So, before you draw conclusions, let us understand how this newest internet trend is worth the hype, and most importantly, how it challenges the archaic work standards.
1. Ditching the traditional workplace expectations
The first thing that this trend challenges is a high-pressure workplace or the traditional norms of a corporate workplace. With a significant change in perception towards work, employees are fast replacing the ‘pick me first’ response with a ‘Let me see if I can prioritise this’ statement. However, this doesn’t make them incapable to thrive in a competitive workspace, but only sets a precedent for a more balanced approach to work. Learning to prioritising is one of the most critical skills that employers look for today, which makes it critical for people to challenge the archaic workplace expectations.
2. Debunking the idea of sticking to one career for a lifetime
The Lazy Girl Era is beyond sustaining a work-life balance. As the influencer captioned, “You don’t need to stay at one career track and one company to learn and grow your career. We get to be multi-faceted people where our own success can look unique to us.”

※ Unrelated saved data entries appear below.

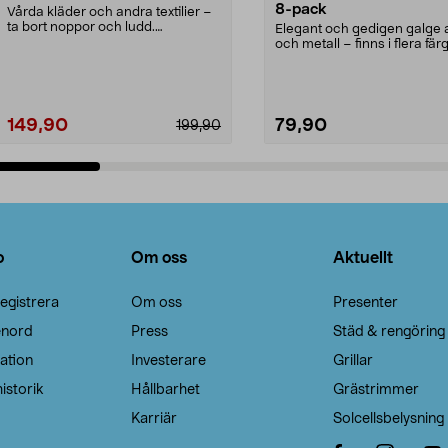
8-pack
Vårda kläder och andra textilier –
ta bort noppor och ludd.
Elegant och gedigen galge a
Noppborttagaren fräs...
och metall – finns i flera färg
Galge med sv...
149,90
79,90
199,90
Lägg i varukorg
Lägg i varukorg
o
Om oss
Aktuellt
egistrera
Om oss
Presenter
enord
Press
Städ & rengöring
ation
Investerare
Grillar
istorik
Hållbarhet
Grästrimmer
Karriär
Solcellsbelysning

Clearly, the world we’re operating in is constantly changing and it is not only about shifting companies but also shifting your career choices along the way. For instance, a finance professional might develop a liking for writing content at any time in his career, but his financial growth might be restricted due to a lack of experience. Such ideas need to be embraced and encouraged by employers and companies worldwide. Learning to be dynamic is one of the most important skills that must be valued by everyone in current times.
3. Prioritising smarter/more efficient ways of working
In contrast to the term ‘Antiwork discourse’, the premise of this trend is not at all asking people to stop working, but instead encouraging the audience to adopt smarter/more efficient ways of doing a job. Learning to be fast but efficient is once again a critical personal skill that people need to work on which not only makes them better at what they do but also allows them the space to become more creative and empowered to take on new roles and challenges.

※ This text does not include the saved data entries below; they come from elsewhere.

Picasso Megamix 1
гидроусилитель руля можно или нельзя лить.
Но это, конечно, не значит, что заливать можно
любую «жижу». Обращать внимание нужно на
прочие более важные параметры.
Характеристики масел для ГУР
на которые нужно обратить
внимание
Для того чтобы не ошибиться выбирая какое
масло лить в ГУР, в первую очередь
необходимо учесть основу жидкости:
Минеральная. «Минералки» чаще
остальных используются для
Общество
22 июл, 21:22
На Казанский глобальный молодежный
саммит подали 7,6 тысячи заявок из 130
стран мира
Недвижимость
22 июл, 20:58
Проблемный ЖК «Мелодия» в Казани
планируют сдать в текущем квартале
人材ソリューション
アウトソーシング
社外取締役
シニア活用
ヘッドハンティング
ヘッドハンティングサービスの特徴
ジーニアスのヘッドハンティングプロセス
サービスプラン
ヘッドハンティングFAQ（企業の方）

4. Is the organisation a good fit for you?
While job interviews are mostly employee focused, it is important to note that employees will be spending a major chunk of their day at a workplace which makes it equally critical for them to ask questions. So, if you want to land your next ‘Lazy girl job’, try asking questions like, how the company manages risks, measures performance, or categorises high-performers. The culture of a company has become indispensable to the employees’ personal and professional growth which makes it crucial for candidates to make it an interview standard. A reciprocating interview will only help you understand the organisational dynamics better.